Saturday, June 14, 2008

What Rumsfeld Got Right

From The Atlantic:

In 1962, a Harvard economics professor named Thomas C. Schelling wrote an introduction to Roberta Wohlstetter’s Pearl Harbor: Warning and Decision. In a few hundred words, Schelling, a future Nobel Prize winner, delivered a tour de force about the failure to anticipate events. “We were so busy thinking through some ‘obvious’ Japanese moves,” he writes,

that we neglected to hedge against the choice that they actually made … There is a tendency in our planning to confuse the unfamiliar with the improbable … Furthermore, we made the terrible mistake … of forgetting that a fine deterrent can make a superb target.

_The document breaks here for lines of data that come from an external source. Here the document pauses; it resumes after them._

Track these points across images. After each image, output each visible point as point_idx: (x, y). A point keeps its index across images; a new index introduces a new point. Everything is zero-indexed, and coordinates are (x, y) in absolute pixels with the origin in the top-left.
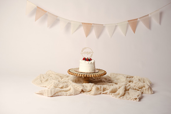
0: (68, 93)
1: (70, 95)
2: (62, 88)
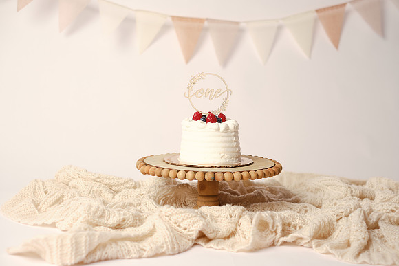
0: (148, 248)
1: (156, 255)
2: (118, 227)
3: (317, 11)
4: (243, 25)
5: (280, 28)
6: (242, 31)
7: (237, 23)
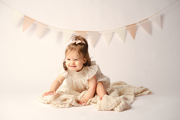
3: (126, 26)
4: (100, 33)
5: (113, 33)
6: (100, 35)
7: (98, 32)
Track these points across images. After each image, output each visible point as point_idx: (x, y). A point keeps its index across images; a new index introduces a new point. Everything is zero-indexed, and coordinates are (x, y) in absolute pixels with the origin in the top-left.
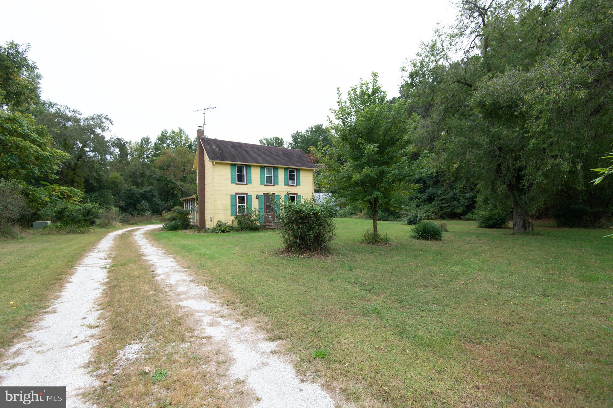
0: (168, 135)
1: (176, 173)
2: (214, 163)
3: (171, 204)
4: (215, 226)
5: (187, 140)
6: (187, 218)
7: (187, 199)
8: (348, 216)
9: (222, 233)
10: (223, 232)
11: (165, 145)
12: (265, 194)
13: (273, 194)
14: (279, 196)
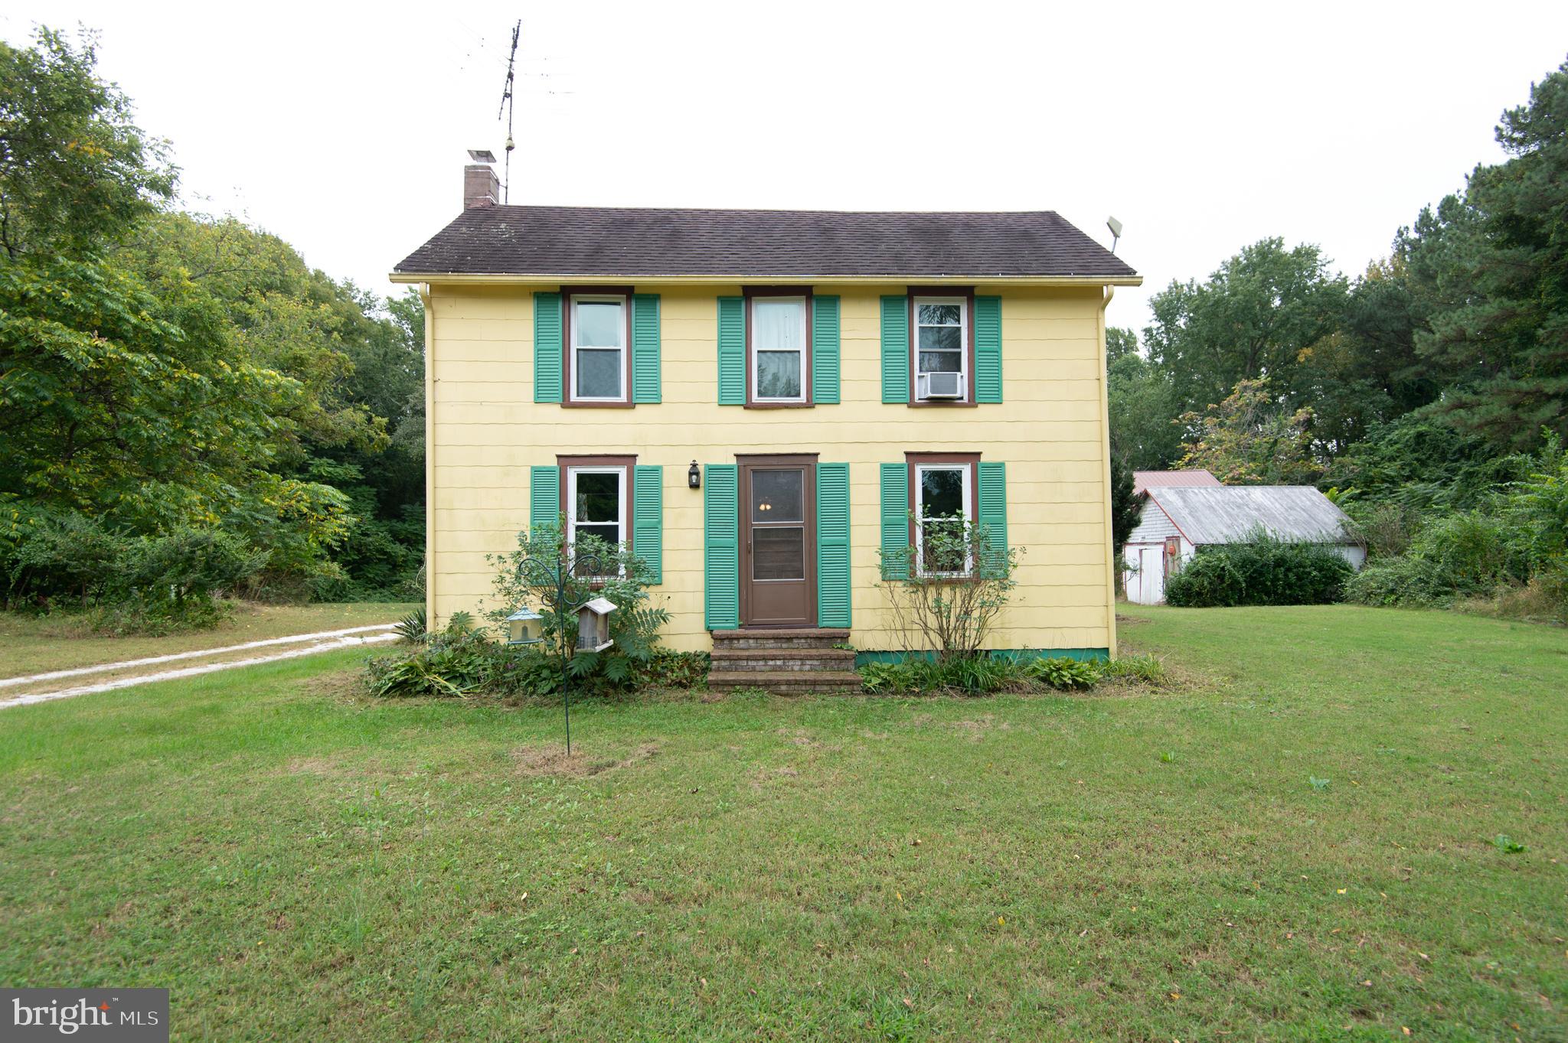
2: (424, 286)
8: (1422, 598)
12: (747, 461)
13: (805, 460)
14: (842, 469)
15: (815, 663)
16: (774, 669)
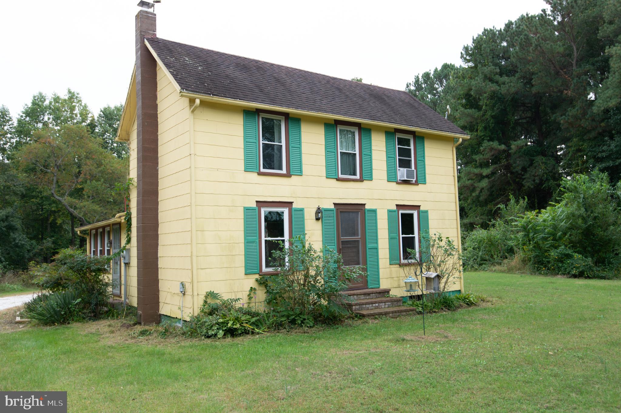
0: (47, 103)
1: (60, 181)
2: (198, 101)
3: (50, 244)
4: (197, 312)
5: (84, 114)
6: (98, 282)
7: (97, 229)
9: (229, 339)
10: (231, 332)
11: (40, 125)
12: (338, 207)
13: (360, 207)
14: (374, 211)
15: (389, 303)
16: (377, 308)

Schelling’s introduction so impressed Donald H. Rumsfeld that he memorized parts of it and, as others have reported, regularly handed it out before the Pearl Harbor–level attack of 9/11. In his subsequent planning for the invasion of Iraq, Rumsfeld took Schelling’s precepts to heart, thought pessimistically about all sorts of dire scenarios, and got the best possible result.

Read more ....

Update: Donald Rumsfeld Goes Green

My Comment: In the next five to 10 years, historians will start to evaluate the Iraq War .... what was done right and what was done wrong. This long article from the Atlantic is the first of many that will be printed in the next few years.

For those who are curious on where I stand .... I will always remember Donald Rumsfeld on 9/11. He was the right man in the right place in the right time on that day.